Type of study/level of evidence
Therapeutic IV.
Key words: Adhesion barrier, Phalangeal fracture, Plate fixation
Finger stiffness resulting from adhesion formation after plate fixation in the phalanges is a well-recognized problem.1, 2, 3, 4, 5, 6, 7 Different kinds of adhesion barriers have been tested in hand surgery, both in fracture treatment and in tendon repair. The lactoferrin derivative PXL01 (Gliatech, Cleveland, OH),8 denaturized cellulose,9 mannose 6-phosphate,10 Adcon-T/N,11 hyaluronic acid,12 polytetrafluoroethylene diffuse membrane,13 collagen,14 alginate,15 amniotic fluid,16 flexible, inert silicone elastomer sheeting,17 amnioplastin,18 and cellophane19 are some examples of materials used. So far, the results have been unconvincing and none of these materials are currently widely used in a clinical setting. In fracture treatment, plate design and a surgical approach have also been suggested as means of avoiding adhesions. However, neither a low profile plate design4 nor a lateral plate application has resulted in less postoperative adhesions.20
Dynavisc is a Conformité Européene–marked gel designed to prevent adhesion formation after surgery by acting as a barrier to surrounding tissues and by reducing inflammation. The chemical component methylcellulose is the physical barrier separating and coating tissues, and polyethylene oxide prevents inflammatory processes by inhibiting protein deposition and thrombus formation.21 The chemical composition with the polyethylene oxide and the gel formulation in Dynavisc differs from the methyl cellulose previously tested in fracture surgery by Kappos and coworkers.9 In that study, a net of methylcellulose only was placed between plate and extensor tendon. According to the manufacturer of Dynavisc, the product is resorbed by the body within 30 days through hydrolysis. Dynavisc has been reported to have a positive effect when used in revision surgery of recurrent carpal tunnel syndrome22 and to prevent peritendinous adhesions after tenolysis in rabbits (Riccio M, unpublished data). The same formulation, in a product called Oxiplex (FzioMed, Inc., San Luis Obispo, CA), was reported to prevent adhesion formation in spinal root surgery and gynecological procedures.23,24
The aim of this study was to determine the effect of the adhesion barrier gel Dynavisc on range of motion (ROM) and postoperative pain after plate fixation of phalangeal fractures.
Patients and Methods
We planned for a randomized controlled trial to find out whether the use of this adhesion barrier between plate and extensor tendon in plate fixation of finger phalanges would improve mobility in the operated fingers. The extent of such a study, both in cost and duration, motivated a prior test of the product in this prospective case series.

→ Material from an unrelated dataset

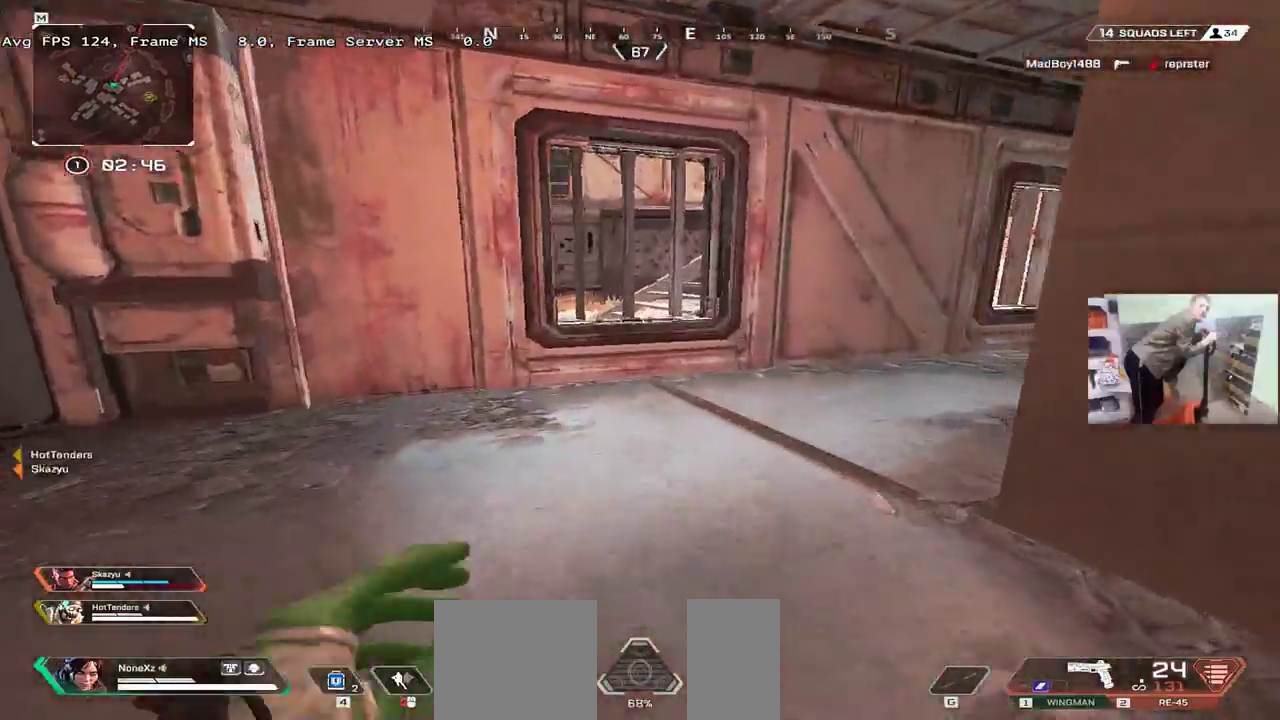
{"keys": ["w"], "mouse": [], "events": []}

Patients aged 18 to 70 years who presented with a finger fracture of the proximal phalanx suitable for plate fixation were offered to participate in the study. Exclusion criteria were fractures of the thumb, open fractures, intra-articular fractures, other injuries distal to the wrist, chronic joint diseases, conditions that could influence fracture healing, or the ability to participate in hand rehabilitation.

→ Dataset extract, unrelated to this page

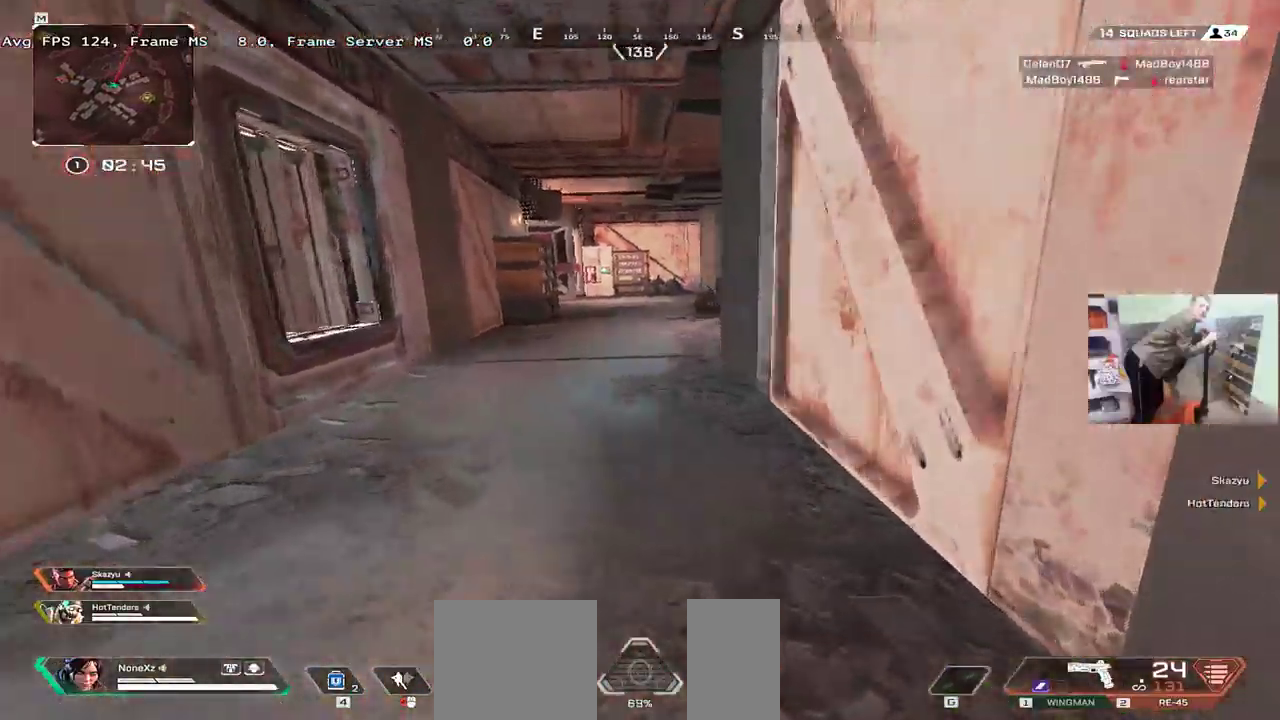
{"keys": ["q", "w"], "mouse": [], "events": [[234, "q", "down"]]}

All operations were performed using a dorsal approach in which the fracture or osteotomy was fixated with a mini plate (Compact Hand 1.5, Synthes, New Brunswick, NJ [n = 7] or Stryker VariAx, Kalamazoo, MI [n = 1]). After plate fixation, the 1-mL content of the prefilled syringe of Dynavisc gel was distributed between plate and extensor tendon and between tendon and skin. Active mobilization exercises were started 1 to 4 days after surgery. The postoperative rehabilitation was conducted by a single experienced hand therapist and included full-range joint motion exercises with a minimum of 5 repetitions every other hour. Six patients started directly with 10 repetitions; one patient started with 5 repetitions, reaching 10 repetitions at 9 days after surgery; and one patient had to manage all of her training by herself owing to traveling, starting directly with 5 repetitions and increasing to 10 repetitions when tolerated. The need for a protective orthosis was decided by the surgeon. Six patients used a static orthosis in the position of safety between training sessions and at night during the first 2 to 4 weeks; one patient had an orthosis only at night and for riskier activities, and one patient only wore a buddy strap in activities entailing a risk for too much load.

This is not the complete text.